Work request — Some entries follow. Reproduce exactly the lines starting at the one with "[106,419,119,429] do ->" and stopping after the one with "[54,809,238,821] comments, thoughts".

Data for review —
=== Section Start ===
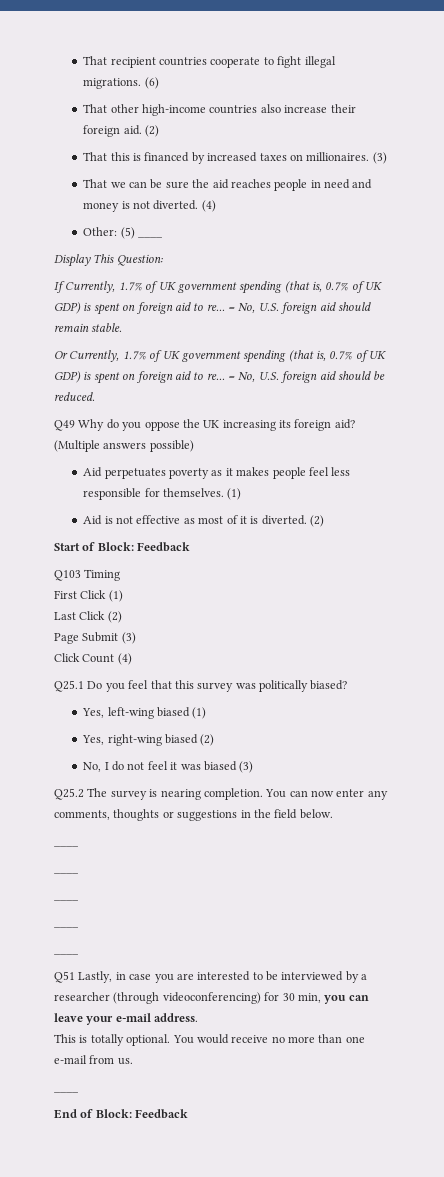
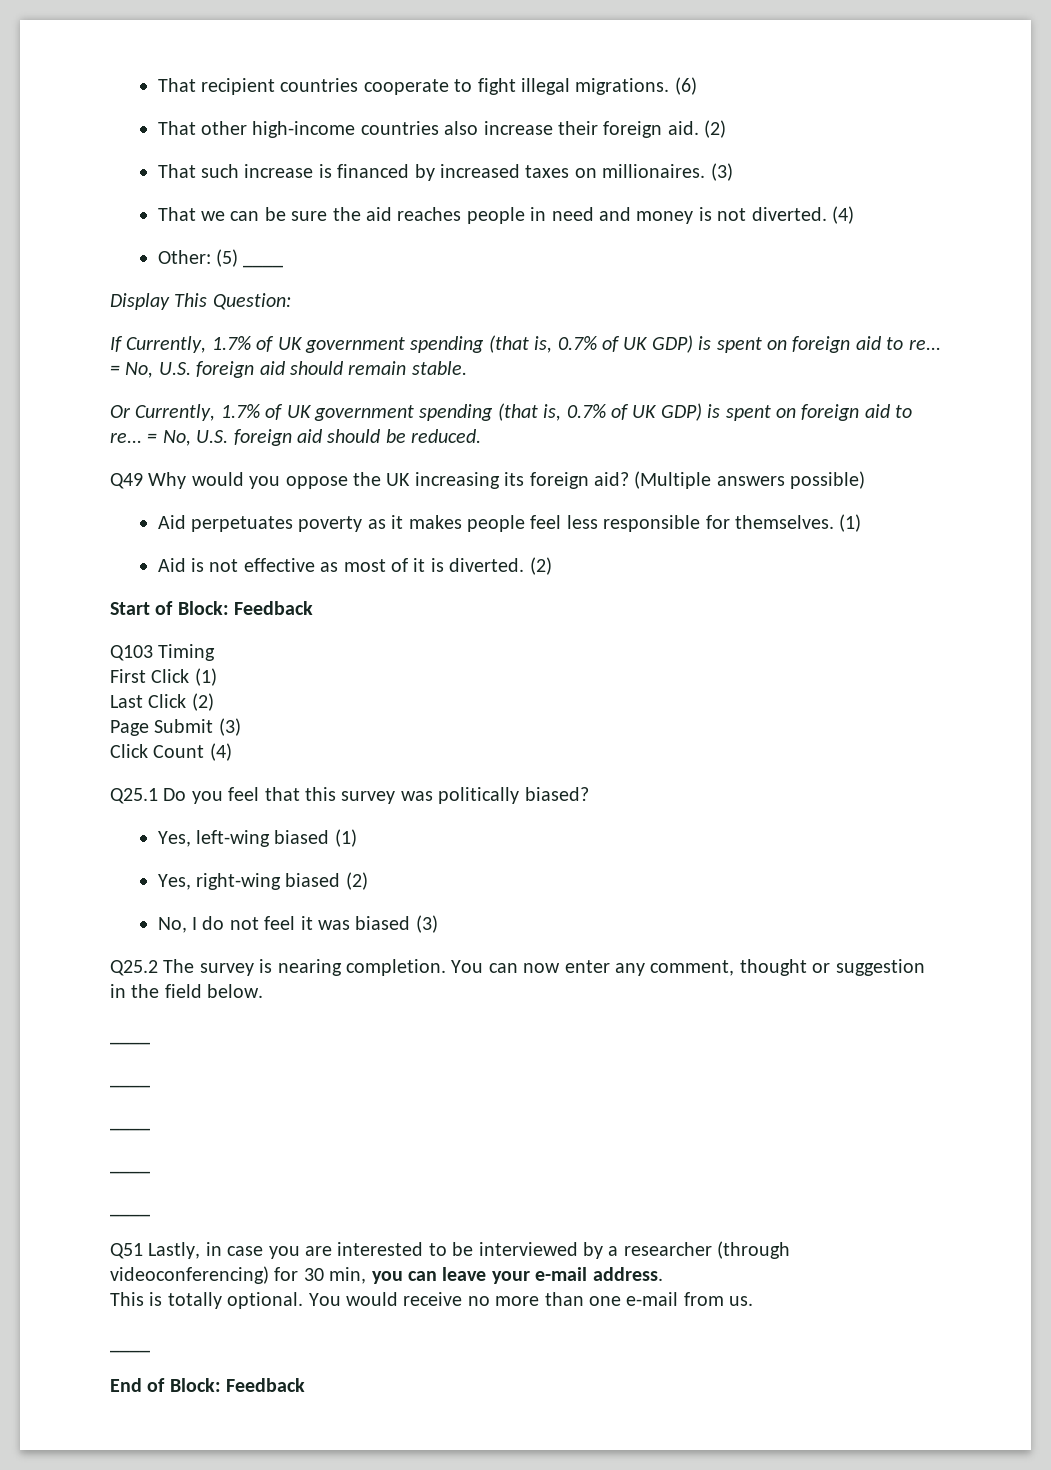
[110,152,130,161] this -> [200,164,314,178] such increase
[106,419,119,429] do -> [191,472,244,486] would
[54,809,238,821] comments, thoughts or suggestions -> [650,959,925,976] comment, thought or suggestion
=== Section End ===
=== Section Start ===
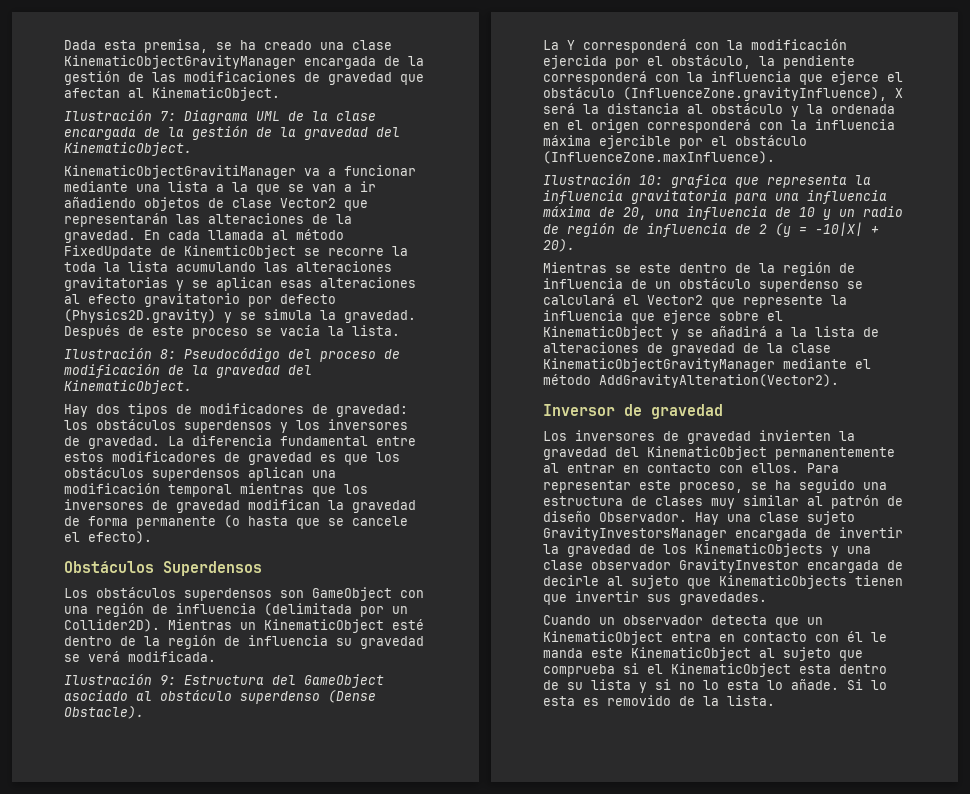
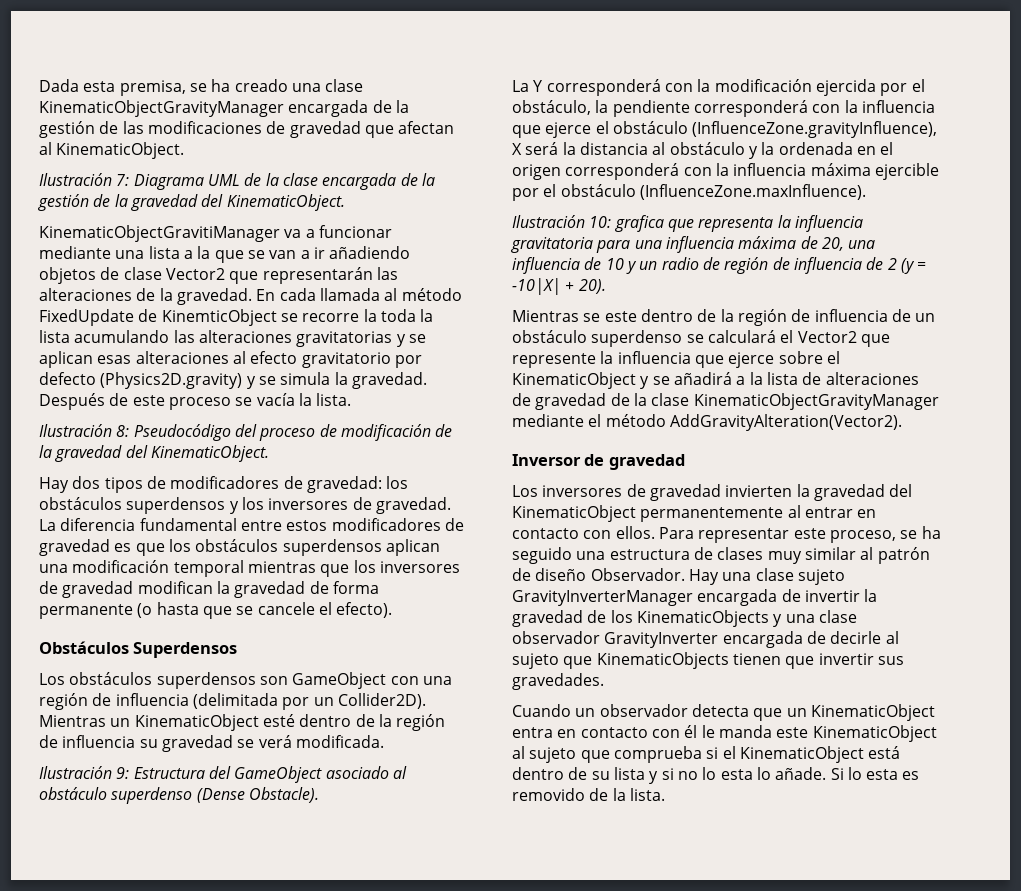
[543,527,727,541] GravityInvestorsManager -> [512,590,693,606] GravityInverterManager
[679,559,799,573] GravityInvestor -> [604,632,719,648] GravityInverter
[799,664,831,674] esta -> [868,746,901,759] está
=== Section End ===
Written answer —
[106,419,119,429] do -> [191,472,244,486] would
[54,809,238,821] comments, thoughts or suggestions -> [650,959,925,976] comment, thought or suggestion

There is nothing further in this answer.